AIM OF THE EXERCISE:
Set out the records below as a Markdown table with the columns Row and Line, giving each non-blank line its own numbered row and leaving out the pictures.
DATA FOR PROCESSING: Begin
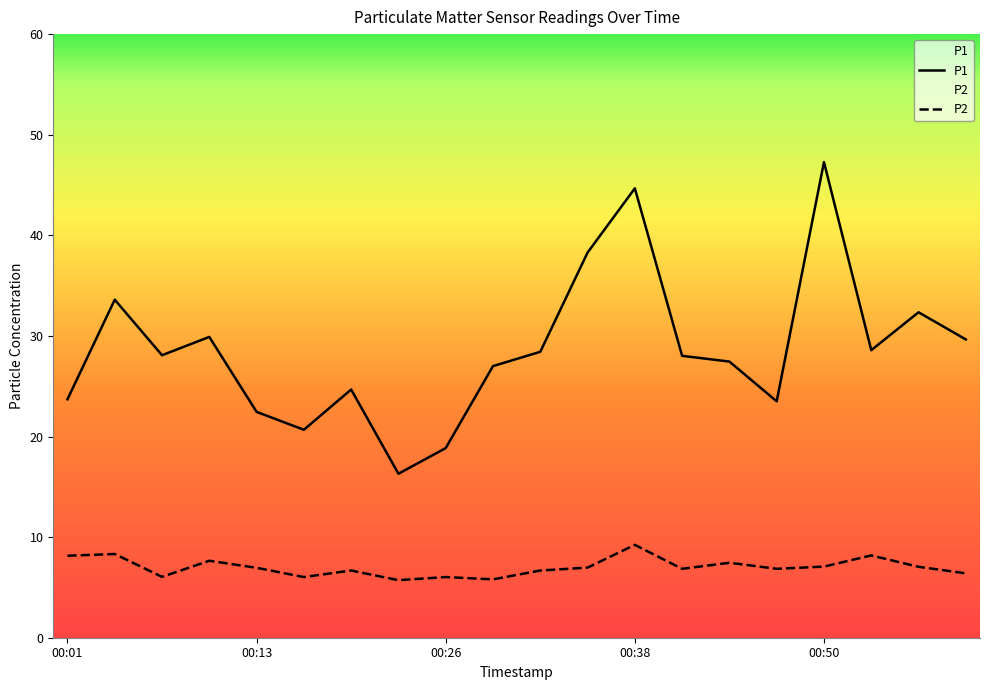

True or false: P2 and P1 cross at least once.

False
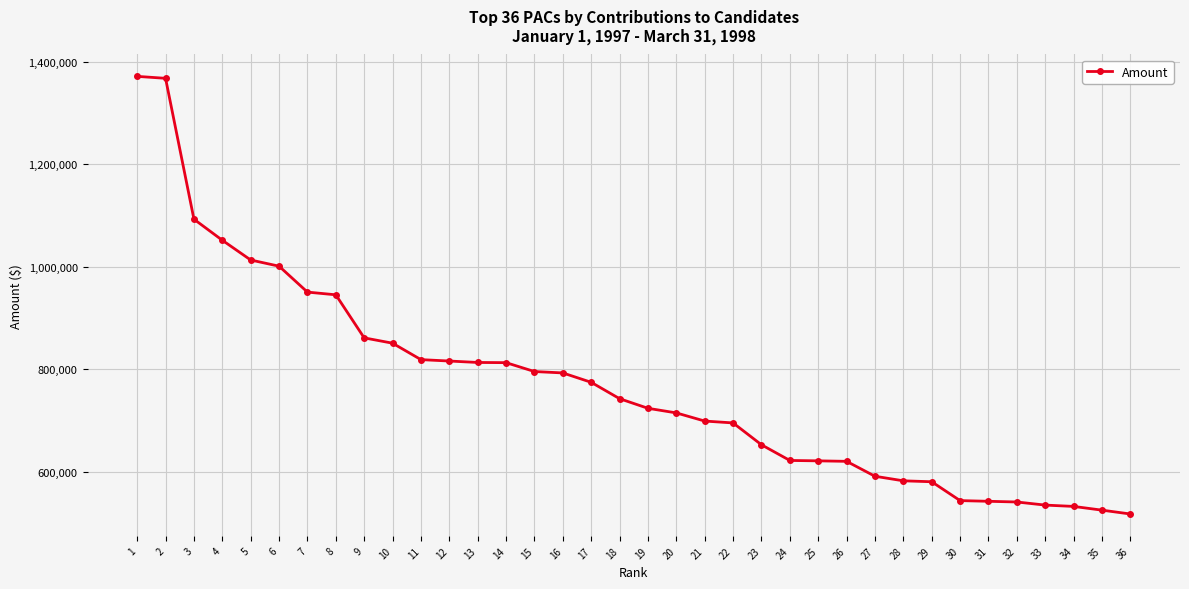

What is the difference between the maximum and minimum values?

853151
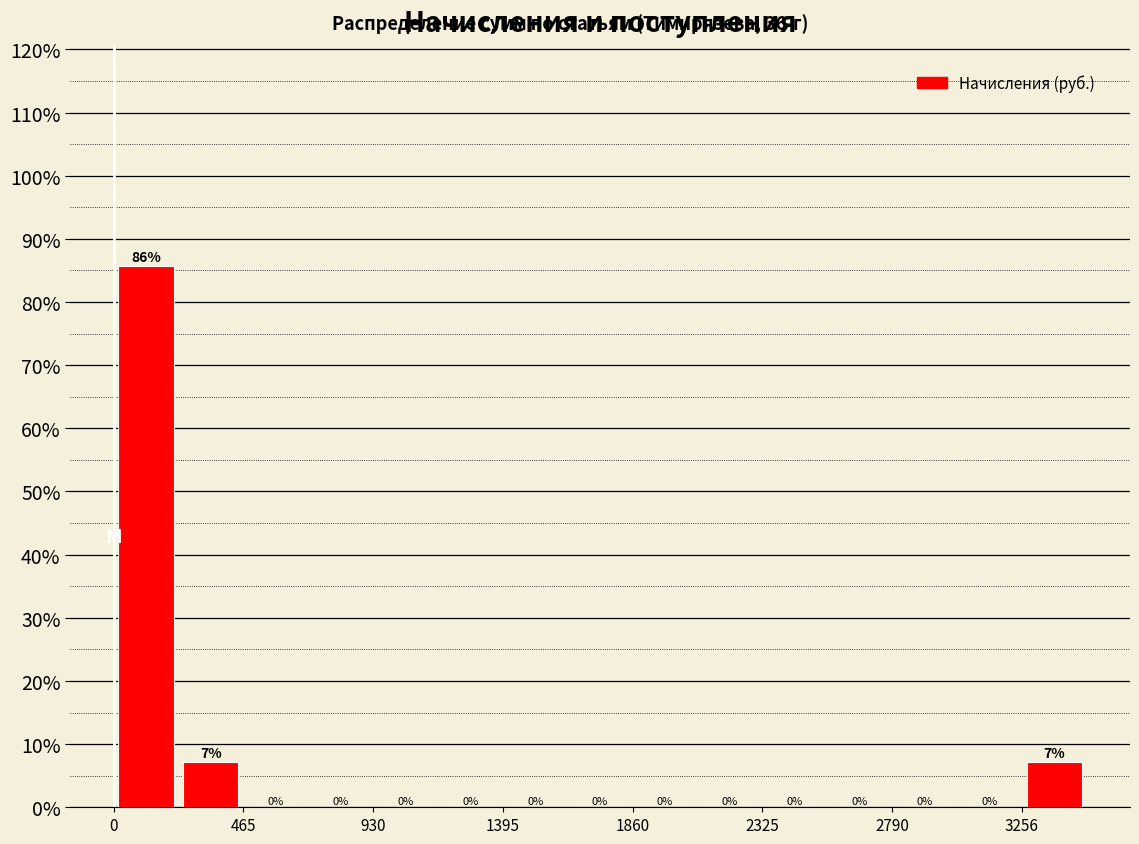

Over which range of the x-axis is the bar tallest?

0 to 250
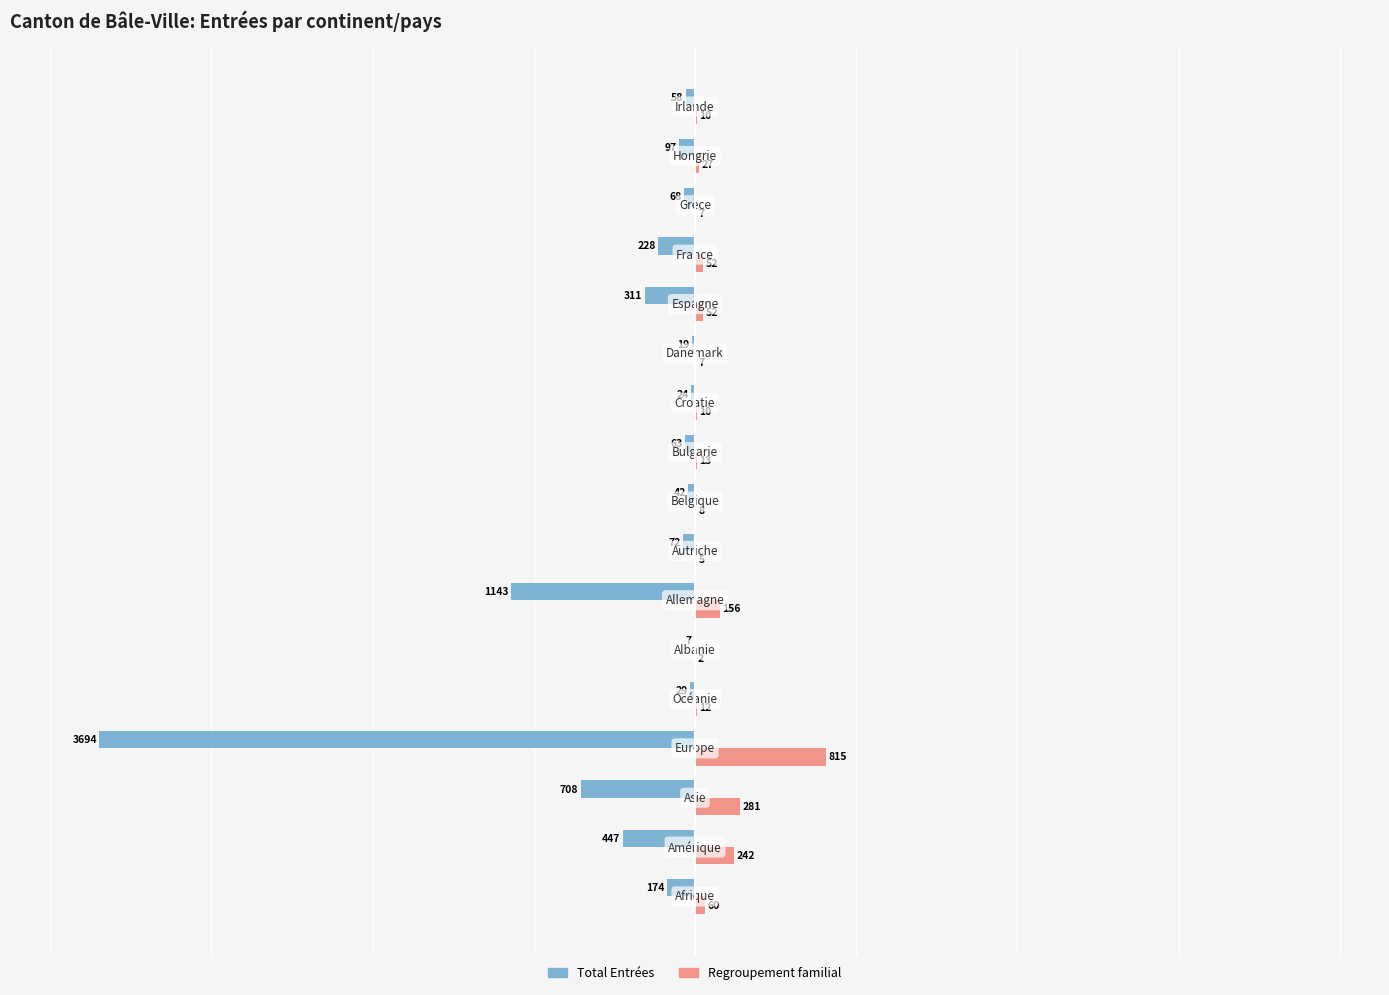

What is the maximum value shown in the chart?

815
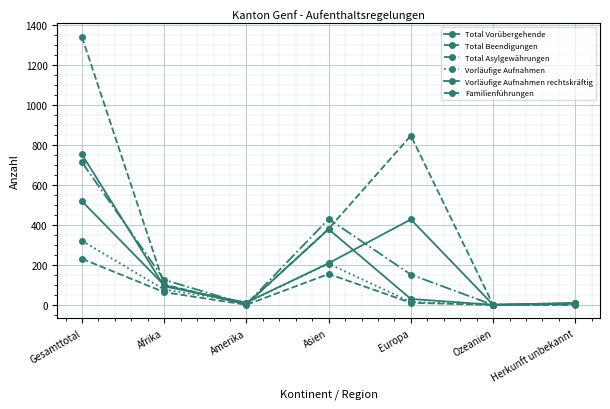

What is the approximate value of Familienführungen at Afrika, to the nearest 5?

65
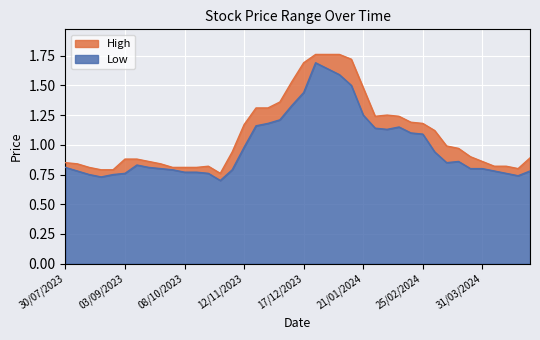

What is the spread (max minus min) of values at 31/12/2023?

0.1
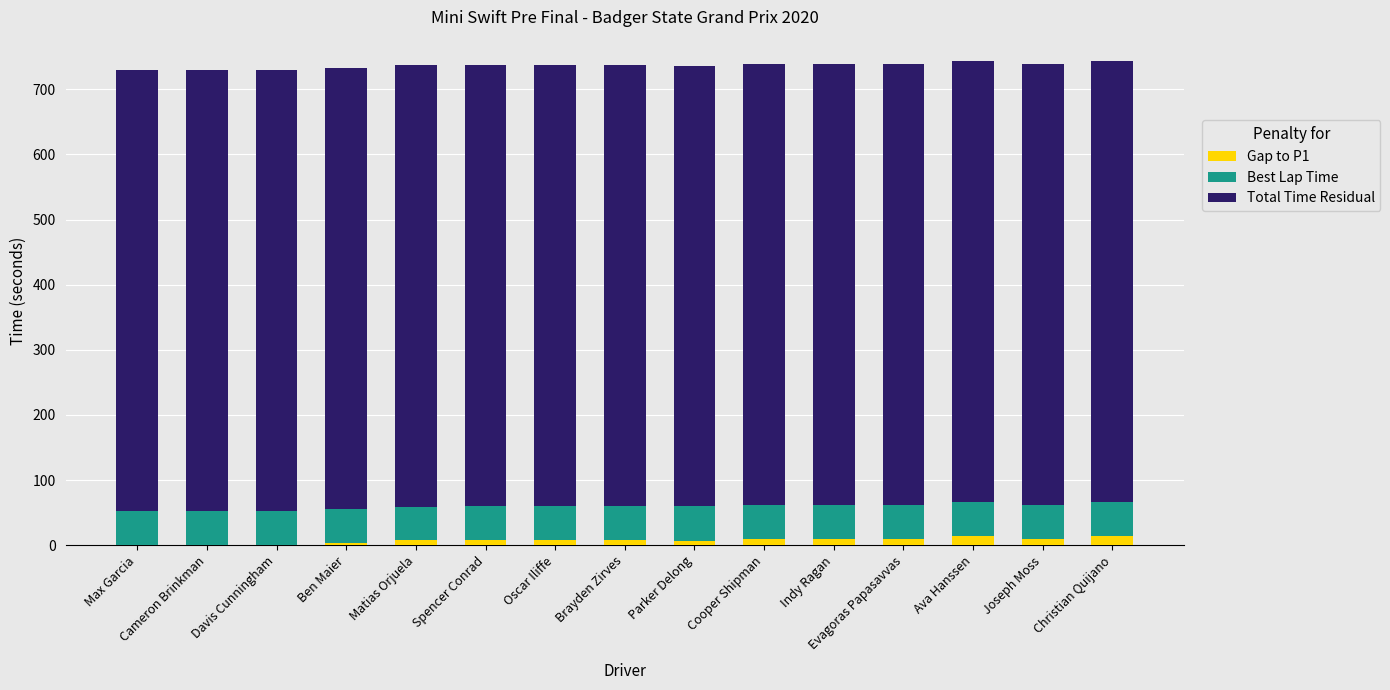

What is the difference between the Total Time Residual values at Cooper Shipman and Evagoras Papasavvas?

0.2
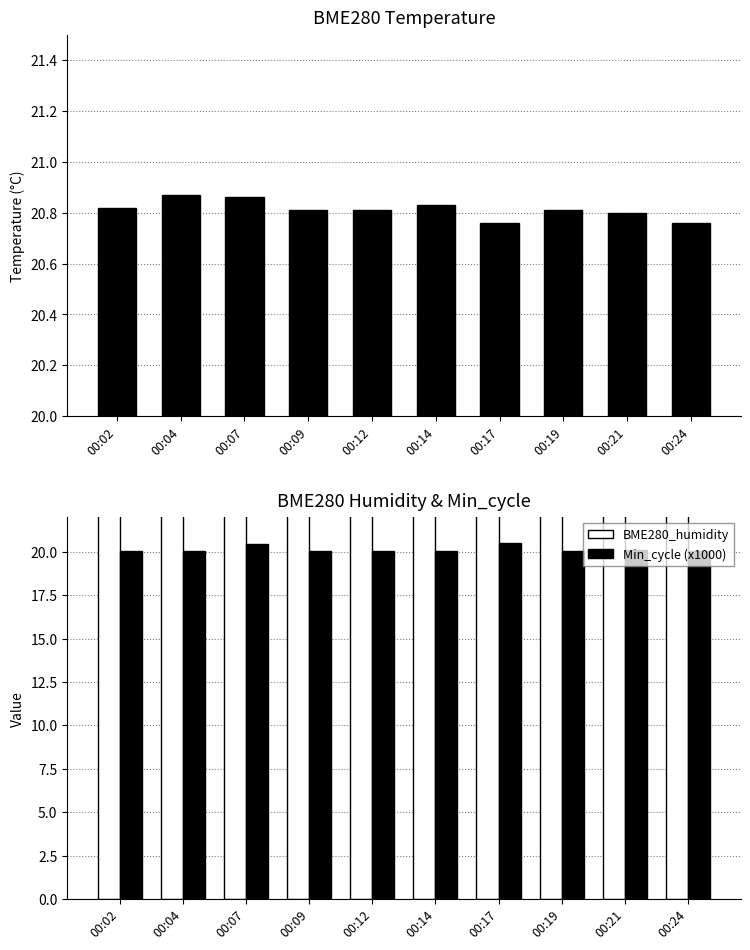

What is the sum of the BME280_temperature values at 00:19 and 00:09?

41.6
DATA FOR PROCESSING: End
ANSWER FOR THE TASK:
| Row | Line |
|---|---|
| 1 | True or false: P2 and P1 cross at least once. |
| 2 | False |
| 3 | What is the difference between the maximum and minimum values? |
| 4 | 853151 |
| 5 | Over which range of the x-axis is the bar tallest? |
| 6 | 0 to 250 |
| 7 | What is the maximum value shown in the chart? |
| 8 | 815 |
| 9 | What is the approximate value of Familienführungen at Afrika, to the nearest 5? |
| 10 | 65 |
| 11 | What is the spread (max minus min) of values at 31/12/2023? |
| 12 | 0.1 |
| 13 | What is the difference between the Total Time Residual values at Cooper Shipman and Evagoras Papasavvas? |
| 14 | 0.2 |
| 15 | What is the sum of the BME280_temperature values at 00:19 and 00:09? |
| 16 | 41.6 |